** Opening Extract block **

With the exception of 35-year-old Sao, most of the elephant artists we
met during our travels through Thailand were relatively young, ranging
from about four- to ten-years-old. Much of their work has a youthful,
exuberant quality-a pleasure in the viscosity of the paint and a process-oriented
sense of exploration into the endless possibilities of mark-making.
During the learning stage, the mahouts generally select the colors and
determine when a painting is finished. They teach the elephants how to
hold the brush, and a number of mahouts have also customized their paintbrushes,
adding bamboo handles that are easier for the elephants to grip.
Although no two elephant paintings are alike, we discovered a number of formal similarities that suggest the emergence of three major regional styles.
Elephant
painting of the northern, or Lampang school tends to be lyrical and expressive,
characterized by broken brushwork, curvilinear forms, and bold, clear,
primary colors. In the central Thai, or Ayutthaya school, elephants and
mahouts prefer darker, cooler colors such as deep violet, black, and forest
green, which they apply with broad, vigorous brushstrokes that sweep across
the canvas from edge to edge. Elephants of the southern, or Phuket school
tend toward saturated tertiary colors like mustard, plum, and magenta,
mixed on the surface of the paper with broad, gentle, curvy brushstrokes.
At
this point, both the elephants and their mahouts approach the blank canvas
with an innocent eye. The canon of elephant art is still in its embryonic
stages--there are no firm guidelines and few preconceptions as to what
an elephant painting is supposed to look like. Moreover, very few elephants
or mahouts have ever set foot inside an art museum and, at least for the
moment, most remain art-world outsiders. Indeed, elephant painting is
the ultimate Outsider Art, reinvigorating a moribund art scene and resolving
the fin-de-si cle "crisis in painting" with a bold and uninhibited
return to gestural abstraction.
But the "innocent eye stage" of elephant painting won't last
long. With more extensive training and increased exposure, elephant artists
are bound to venture into new aesthetic territory. In order to encourage
the progress of elephant art--and of individual elephant artists--we are
now establishing several regional elephant art academies throughout Thailand.
At these academies, elephants and their handlers will be taught basic
painting techniques using non-toxic art supplies, and they will be encouraged
to develop and explore their own artistic visions. The Asian Elephant
Art and Conservation Project will also provide crucial exposure for these
budding elephant artists by showcasing their work in exhibitions worldwide.
Elephant Abstraction may only be the first phase in the stylistic evolution of pachyderm painting. Perhaps some day soon we might see the development of Elephant Impressionism, Elephant Surrealism, even Elephant Conceptual Art. The future belongs to them.

** Closing Extract block **

- [Work instruction A]:
According to the elephant painting text, which colors do elephants and mahouts of the central Thai, or Ayutthaya, school prefer?
- [Work instruction B]:
Quote the elephant painting text word for word, beginning at the words "At these academies, elephants" and stopping after "in exhibitions worldwide.".

** Opening Entries provided block **

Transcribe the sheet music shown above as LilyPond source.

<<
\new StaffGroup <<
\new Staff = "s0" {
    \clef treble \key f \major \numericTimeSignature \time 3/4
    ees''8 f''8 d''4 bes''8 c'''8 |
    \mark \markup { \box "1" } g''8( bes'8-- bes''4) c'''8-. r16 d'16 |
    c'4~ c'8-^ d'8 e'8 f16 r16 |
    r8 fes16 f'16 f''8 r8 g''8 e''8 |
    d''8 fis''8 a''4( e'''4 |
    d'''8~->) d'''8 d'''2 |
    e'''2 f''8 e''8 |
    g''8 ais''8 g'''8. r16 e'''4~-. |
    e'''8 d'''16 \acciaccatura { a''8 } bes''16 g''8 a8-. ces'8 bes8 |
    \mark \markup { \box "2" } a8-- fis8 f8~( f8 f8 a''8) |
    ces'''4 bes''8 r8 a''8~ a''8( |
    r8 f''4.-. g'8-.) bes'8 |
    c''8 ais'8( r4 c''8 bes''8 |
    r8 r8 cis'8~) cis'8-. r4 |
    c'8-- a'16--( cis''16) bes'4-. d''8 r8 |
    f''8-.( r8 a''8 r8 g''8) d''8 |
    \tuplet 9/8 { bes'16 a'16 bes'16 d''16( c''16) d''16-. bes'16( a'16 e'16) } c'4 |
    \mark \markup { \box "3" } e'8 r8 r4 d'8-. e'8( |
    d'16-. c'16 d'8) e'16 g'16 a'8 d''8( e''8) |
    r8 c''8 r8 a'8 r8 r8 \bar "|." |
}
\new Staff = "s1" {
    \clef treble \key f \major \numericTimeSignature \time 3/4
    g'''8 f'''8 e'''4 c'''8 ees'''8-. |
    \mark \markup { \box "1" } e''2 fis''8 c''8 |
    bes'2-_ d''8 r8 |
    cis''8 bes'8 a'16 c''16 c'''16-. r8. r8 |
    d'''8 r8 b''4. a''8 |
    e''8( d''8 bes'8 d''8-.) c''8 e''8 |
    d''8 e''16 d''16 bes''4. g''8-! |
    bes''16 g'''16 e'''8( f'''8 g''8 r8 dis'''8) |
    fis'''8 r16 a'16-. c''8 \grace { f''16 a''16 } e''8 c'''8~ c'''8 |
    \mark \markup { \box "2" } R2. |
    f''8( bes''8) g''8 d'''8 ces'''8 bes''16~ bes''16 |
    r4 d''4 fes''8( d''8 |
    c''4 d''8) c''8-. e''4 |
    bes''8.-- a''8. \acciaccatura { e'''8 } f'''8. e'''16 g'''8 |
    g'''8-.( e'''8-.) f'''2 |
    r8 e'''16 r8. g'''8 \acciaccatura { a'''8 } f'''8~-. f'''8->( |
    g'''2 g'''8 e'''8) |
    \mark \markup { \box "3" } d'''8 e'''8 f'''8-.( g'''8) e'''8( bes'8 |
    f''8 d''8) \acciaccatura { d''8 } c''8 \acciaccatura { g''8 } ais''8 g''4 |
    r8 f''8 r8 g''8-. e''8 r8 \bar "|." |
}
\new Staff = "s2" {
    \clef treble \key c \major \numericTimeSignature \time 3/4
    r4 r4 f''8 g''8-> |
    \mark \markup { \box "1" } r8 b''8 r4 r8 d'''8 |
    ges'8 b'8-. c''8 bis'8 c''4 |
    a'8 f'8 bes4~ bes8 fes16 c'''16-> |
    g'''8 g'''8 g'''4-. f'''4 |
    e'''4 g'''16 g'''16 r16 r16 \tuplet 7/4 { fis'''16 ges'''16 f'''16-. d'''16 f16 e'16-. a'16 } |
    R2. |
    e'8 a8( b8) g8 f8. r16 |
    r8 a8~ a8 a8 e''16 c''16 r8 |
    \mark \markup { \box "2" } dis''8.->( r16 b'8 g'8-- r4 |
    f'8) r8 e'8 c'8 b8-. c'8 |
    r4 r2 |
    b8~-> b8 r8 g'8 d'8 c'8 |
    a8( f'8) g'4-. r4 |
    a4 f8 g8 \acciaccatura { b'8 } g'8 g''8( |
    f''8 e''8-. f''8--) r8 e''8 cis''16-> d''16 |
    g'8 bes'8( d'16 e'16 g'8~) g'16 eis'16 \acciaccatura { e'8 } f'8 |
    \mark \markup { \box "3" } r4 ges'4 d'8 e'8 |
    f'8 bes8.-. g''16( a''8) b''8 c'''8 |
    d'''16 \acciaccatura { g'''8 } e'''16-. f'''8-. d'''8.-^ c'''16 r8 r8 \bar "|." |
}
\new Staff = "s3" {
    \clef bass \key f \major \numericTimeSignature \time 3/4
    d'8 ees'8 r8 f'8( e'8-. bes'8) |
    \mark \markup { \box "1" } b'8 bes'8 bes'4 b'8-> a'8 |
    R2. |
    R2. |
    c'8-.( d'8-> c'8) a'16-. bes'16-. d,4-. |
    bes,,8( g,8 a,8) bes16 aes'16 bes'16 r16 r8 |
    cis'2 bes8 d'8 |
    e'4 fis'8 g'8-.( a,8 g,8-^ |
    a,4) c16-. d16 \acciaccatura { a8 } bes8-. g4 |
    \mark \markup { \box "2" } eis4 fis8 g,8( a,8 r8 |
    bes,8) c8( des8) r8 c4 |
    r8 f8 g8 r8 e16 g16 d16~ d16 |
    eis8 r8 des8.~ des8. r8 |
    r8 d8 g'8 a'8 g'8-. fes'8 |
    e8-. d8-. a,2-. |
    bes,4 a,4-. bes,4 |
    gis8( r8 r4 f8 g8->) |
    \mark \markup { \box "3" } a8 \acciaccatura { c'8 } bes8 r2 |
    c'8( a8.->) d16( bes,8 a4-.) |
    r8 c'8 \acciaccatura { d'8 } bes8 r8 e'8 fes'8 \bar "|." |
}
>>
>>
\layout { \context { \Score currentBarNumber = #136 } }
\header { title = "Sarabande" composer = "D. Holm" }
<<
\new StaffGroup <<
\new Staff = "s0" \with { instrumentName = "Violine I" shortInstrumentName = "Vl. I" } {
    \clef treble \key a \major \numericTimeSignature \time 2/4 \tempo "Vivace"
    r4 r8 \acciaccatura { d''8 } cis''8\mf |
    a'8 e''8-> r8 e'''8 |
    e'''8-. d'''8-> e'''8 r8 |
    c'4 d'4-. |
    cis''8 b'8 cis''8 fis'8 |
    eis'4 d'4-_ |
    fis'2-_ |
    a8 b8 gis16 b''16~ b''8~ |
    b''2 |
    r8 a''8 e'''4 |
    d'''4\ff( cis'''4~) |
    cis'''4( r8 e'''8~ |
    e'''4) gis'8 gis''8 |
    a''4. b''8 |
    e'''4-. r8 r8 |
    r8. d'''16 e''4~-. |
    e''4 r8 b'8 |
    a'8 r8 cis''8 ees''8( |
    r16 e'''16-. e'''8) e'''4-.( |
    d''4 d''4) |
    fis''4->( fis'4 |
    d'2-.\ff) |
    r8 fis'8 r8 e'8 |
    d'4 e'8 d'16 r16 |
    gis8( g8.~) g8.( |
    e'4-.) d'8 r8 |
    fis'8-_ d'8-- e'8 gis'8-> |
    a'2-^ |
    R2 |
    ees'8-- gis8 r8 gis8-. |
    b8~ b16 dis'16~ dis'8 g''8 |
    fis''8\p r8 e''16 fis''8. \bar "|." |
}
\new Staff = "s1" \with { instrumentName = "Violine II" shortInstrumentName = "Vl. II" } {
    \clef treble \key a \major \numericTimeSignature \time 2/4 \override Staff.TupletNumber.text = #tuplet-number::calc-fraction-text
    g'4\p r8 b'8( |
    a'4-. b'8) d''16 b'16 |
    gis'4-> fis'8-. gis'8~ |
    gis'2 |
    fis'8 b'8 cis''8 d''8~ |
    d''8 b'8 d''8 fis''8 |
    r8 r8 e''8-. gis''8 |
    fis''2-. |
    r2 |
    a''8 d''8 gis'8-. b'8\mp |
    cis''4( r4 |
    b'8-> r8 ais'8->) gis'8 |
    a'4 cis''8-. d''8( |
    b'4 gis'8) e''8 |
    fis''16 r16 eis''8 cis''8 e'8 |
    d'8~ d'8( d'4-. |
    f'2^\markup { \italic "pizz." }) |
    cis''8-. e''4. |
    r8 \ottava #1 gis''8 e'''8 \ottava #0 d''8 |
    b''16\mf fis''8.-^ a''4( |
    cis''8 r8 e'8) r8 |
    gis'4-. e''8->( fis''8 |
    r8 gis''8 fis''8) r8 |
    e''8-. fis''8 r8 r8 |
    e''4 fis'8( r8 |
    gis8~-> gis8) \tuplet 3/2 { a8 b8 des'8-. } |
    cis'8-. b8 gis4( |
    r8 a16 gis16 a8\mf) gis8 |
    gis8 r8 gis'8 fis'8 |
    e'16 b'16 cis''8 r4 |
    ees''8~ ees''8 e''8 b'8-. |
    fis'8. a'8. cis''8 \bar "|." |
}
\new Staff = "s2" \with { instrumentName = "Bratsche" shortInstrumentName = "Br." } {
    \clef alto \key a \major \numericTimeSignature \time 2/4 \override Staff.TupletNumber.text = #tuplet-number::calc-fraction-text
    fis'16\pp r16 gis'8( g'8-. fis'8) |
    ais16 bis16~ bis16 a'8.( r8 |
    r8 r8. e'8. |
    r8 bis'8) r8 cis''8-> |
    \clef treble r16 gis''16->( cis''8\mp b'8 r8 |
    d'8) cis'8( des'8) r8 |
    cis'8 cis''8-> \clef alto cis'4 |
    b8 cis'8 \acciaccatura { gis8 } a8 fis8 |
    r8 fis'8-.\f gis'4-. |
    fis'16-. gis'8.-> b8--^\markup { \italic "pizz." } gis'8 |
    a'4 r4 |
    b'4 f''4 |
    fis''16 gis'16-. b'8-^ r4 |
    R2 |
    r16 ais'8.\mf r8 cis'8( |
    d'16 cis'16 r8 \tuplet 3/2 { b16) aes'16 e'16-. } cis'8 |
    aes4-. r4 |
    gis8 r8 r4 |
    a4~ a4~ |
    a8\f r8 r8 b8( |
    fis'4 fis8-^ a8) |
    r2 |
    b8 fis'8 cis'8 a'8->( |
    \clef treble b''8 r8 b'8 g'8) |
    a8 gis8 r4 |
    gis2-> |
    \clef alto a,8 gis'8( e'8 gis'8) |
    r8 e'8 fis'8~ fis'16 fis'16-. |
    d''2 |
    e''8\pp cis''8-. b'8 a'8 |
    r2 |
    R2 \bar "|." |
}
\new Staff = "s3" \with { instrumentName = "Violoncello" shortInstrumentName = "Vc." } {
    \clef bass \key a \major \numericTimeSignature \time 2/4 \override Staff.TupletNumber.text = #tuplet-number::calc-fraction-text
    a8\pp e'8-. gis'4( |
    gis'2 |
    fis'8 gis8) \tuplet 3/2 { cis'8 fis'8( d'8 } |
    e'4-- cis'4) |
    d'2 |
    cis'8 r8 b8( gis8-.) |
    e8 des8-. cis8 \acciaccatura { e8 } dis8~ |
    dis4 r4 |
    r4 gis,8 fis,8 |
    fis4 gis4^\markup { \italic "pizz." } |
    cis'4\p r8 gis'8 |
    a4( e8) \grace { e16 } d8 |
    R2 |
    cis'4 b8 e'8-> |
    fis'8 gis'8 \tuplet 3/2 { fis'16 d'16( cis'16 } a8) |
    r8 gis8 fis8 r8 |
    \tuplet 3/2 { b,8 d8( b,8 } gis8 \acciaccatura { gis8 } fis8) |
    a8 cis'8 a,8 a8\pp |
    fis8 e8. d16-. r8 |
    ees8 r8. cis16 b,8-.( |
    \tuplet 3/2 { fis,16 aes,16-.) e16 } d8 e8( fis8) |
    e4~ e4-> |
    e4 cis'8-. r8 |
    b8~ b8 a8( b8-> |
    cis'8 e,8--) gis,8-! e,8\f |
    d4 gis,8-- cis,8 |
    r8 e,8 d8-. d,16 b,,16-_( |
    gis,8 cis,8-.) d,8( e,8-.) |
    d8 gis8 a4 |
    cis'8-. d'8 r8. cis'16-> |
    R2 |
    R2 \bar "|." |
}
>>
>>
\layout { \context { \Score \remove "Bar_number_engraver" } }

** Closing Entries provided block **

- [Output A]:
Darker, cooler colors such as deep violet, black, and forest green.

- [Output B]:
At these academies, elephants and their handlers will be taught basic
painting techniques using non-toxic art supplies, and they will be encouraged
to develop and explore their own artistic visions. The Asian Elephant
Art and Conservation Project will also provide crucial exposure for these
budding elephant artists by showcasing their work in exhibitions worldwide.